Muitas pessoas tratam a história de Dom Casmurro como de traição por parte de Capitu, isso acontece porque o autor nos faz acreditar nesse lado da história, mostrando pistas do falso caráter da mulher, seus desvios de comportamento,seus gestos suspeitos.Porém no que me diz respeito, o próprio Dom Casmurro não seria a pessoa mais confiável para contar os fatos.Ele que sempre foi um garoto aparentemente frágil, com o passar da narrativa se mostra uma pessoa fria, calculista, manipuladora, capaz de planejar a morte de sua mulher e filho.
Bentinho trata-se de um personagem manipulador que através de fatos e suspeitas lembranças tenta nos levar a acreditar no adultério de sua mulher.Talvez esses pensamentos fossem justificados pelo ciúme doentio que por vezes o mesmo demonstra ter de Capitu´´...Os meus ciúmes eram intensos, mas curtos, com pouco derrubaria tudo, mas como o mesmo pouco ou menos reconstruiria o céu, a Terra e as estrelas...``(Cap. CVII.Ou fosse justificado pelo seu desejo de trair Capitu com sua amiga Sancha;´´...mas o fluido particular que me correu todo o corpo desviou de mim a conclusão que deixo escrito.Senti ainda os dedos de Sancha entre os meus, apertando uns aos outros.Foi um instante de vertigem e de pecado...``(Cap. CXVIII)seria essa a causa da traição idealizada por ele, para não se sentir culpado por ter desejado a melhor amiga de sua esposa.
O narrador trata Capitu como tendo ´´Olhos de ressaca`` e ´´olhos de cigana oblíqua e dissimulada``. Porém se seus olhos fossem retratados seriam da seguinte forma: olhos de sangue, de um predador prestes a atacar sua vítima, esperando a hora certa.Esses olhos se mostrariam com mais frequência nas cenas em que Bentinho se sente atraído por Sancha, no enterro de Escobar ao perceber o olhar de Capitu ao morto, quando assiste Otelo e lembra-se de sua mulher e principalmente quando planeja o assassinato de sua mulher e seu filho.

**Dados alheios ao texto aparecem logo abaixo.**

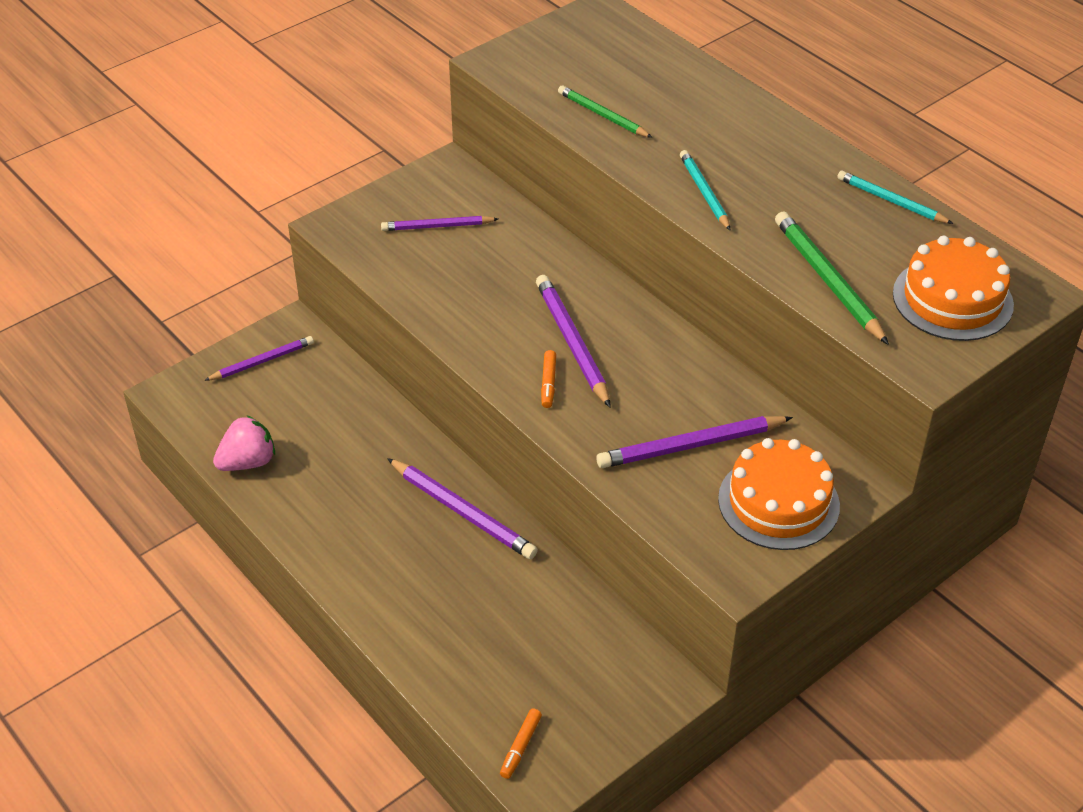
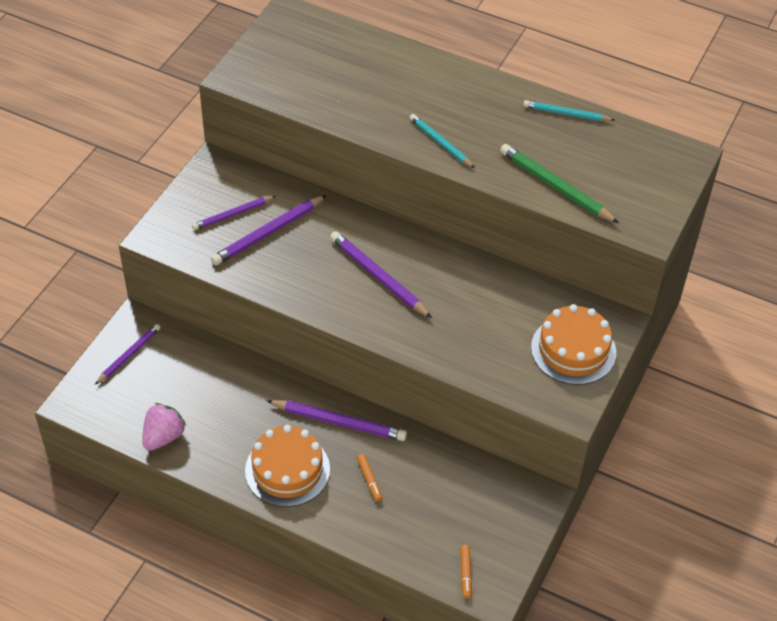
camera: 25 degrees left, 5 degrees up
orange marker [541,350,556,408] -> orange marker moved to [357,454,382,502]
green pencil [558,85,653,138] -> none
purple pencil [596,416,793,468] -> purple pencil moved to [211,195,327,265]
orange cake [893,236,1014,341] -> orange cake moved to [245,425,330,507]

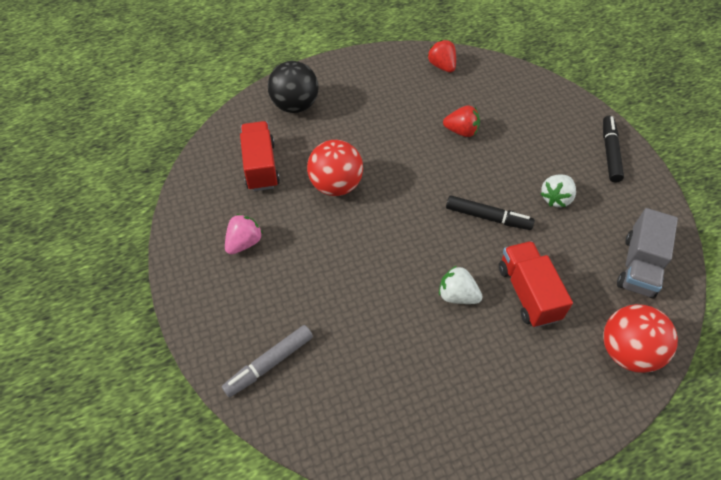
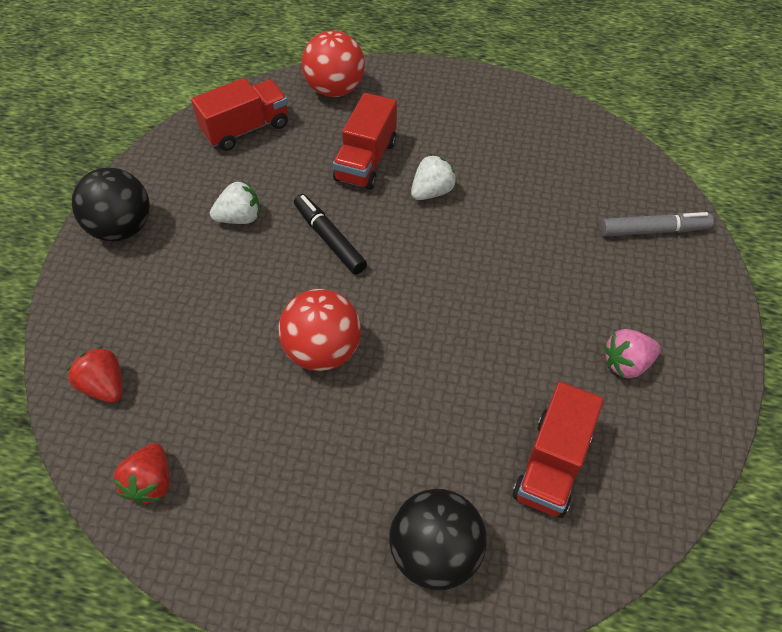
camera: 145 degrees left, 0 degrees up
red ball [307,140,363,196] -> red ball moved to [279,289,361,371]
white strawberry [439,266,483,304] -> white strawberry turned 105 degrees counterclockwise [411,154,457,200]
red strawberry [443,105,480,137] -> red strawberry moved to [67,346,122,403]
black marker [603,116,624,183] -> black ball [72,168,150,242]
grey truck [617,208,678,298] -> red truck [191,78,288,151]

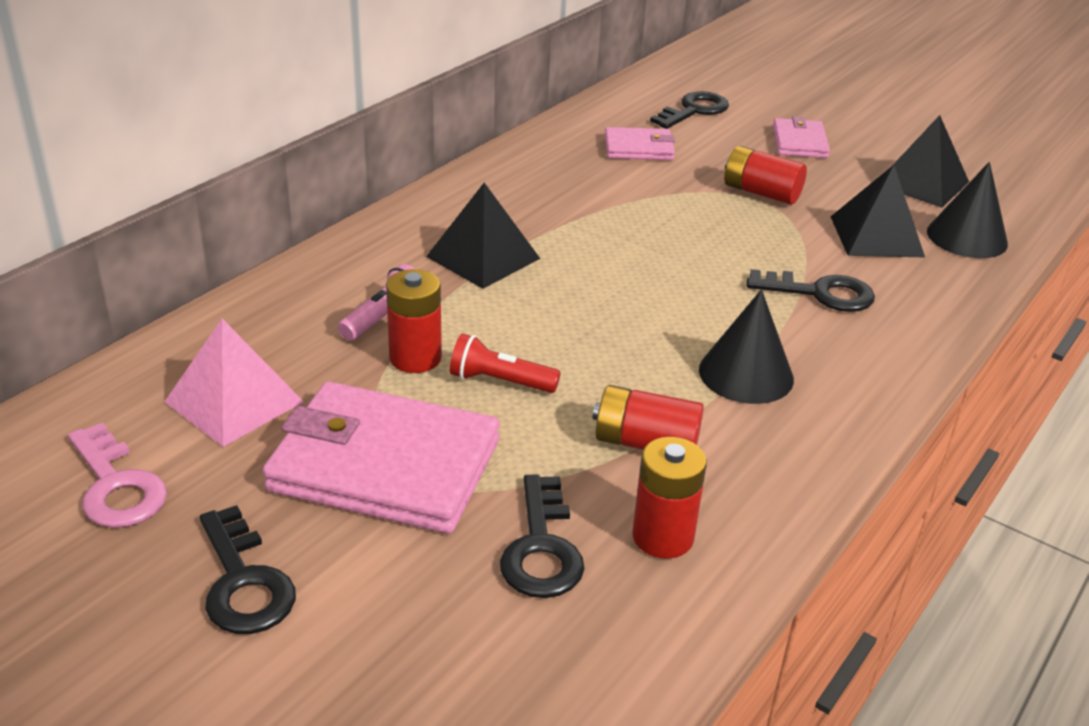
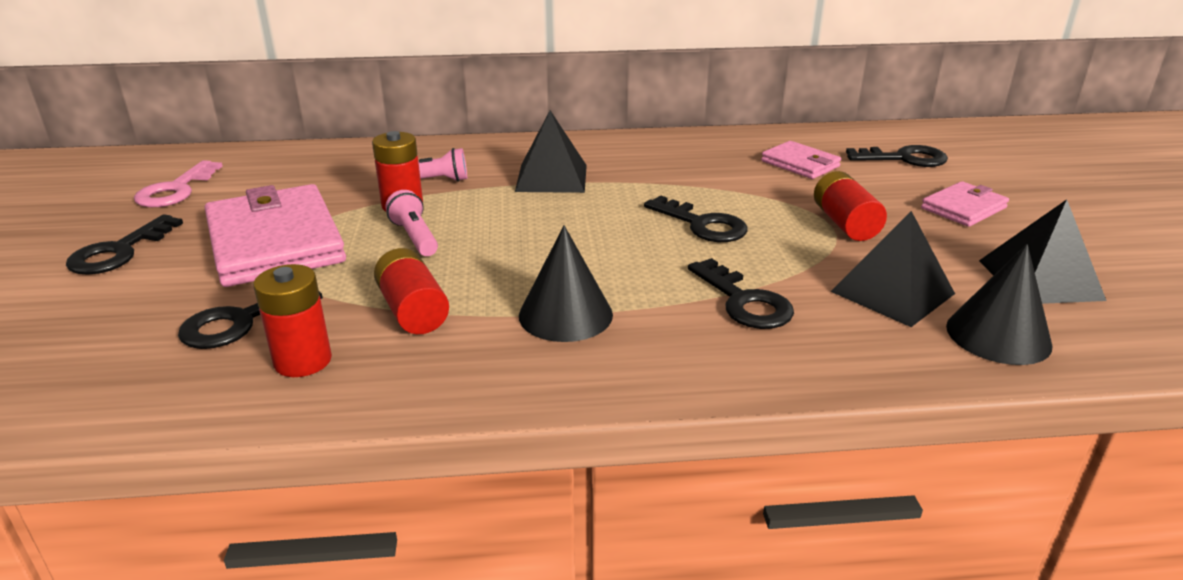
camera: 50 degrees right, 5 degrees down
pink pyramid [165,319,304,447] -> none
red flashlight [450,334,561,393] -> pink flashlight [385,190,438,256]
none -> black key [644,195,747,242]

Por todos os fatos expostos anteriormente por meio de uma análise da obra, creio que o livro não trata de uma traição por parte de Capitu, e sim do ciúme doentio de Dom Casmurro, que ao contar os fatos ao leitor deixa pistas do que realmente seria a verdade, como Otelo.Pois sabemos que o mesmo sempre foi apaixonado por Capitu desde seus tempos de criança e isso como o decorrer do tempo passa a se transformar em um ciúme doentio,obesessão, o que o levaria juntamente com outros fatos a acreditar no envolvimento de Capitu como Escobar e também a nos fazer acreditar nesse adultério.
Bom isso é o que achei da obra Dom Casmurro, que acaba tento outro significado para mim.
Ass:Aluna de Consuêlo do 2º ano ´´D`` do Alternativo de Caruaru.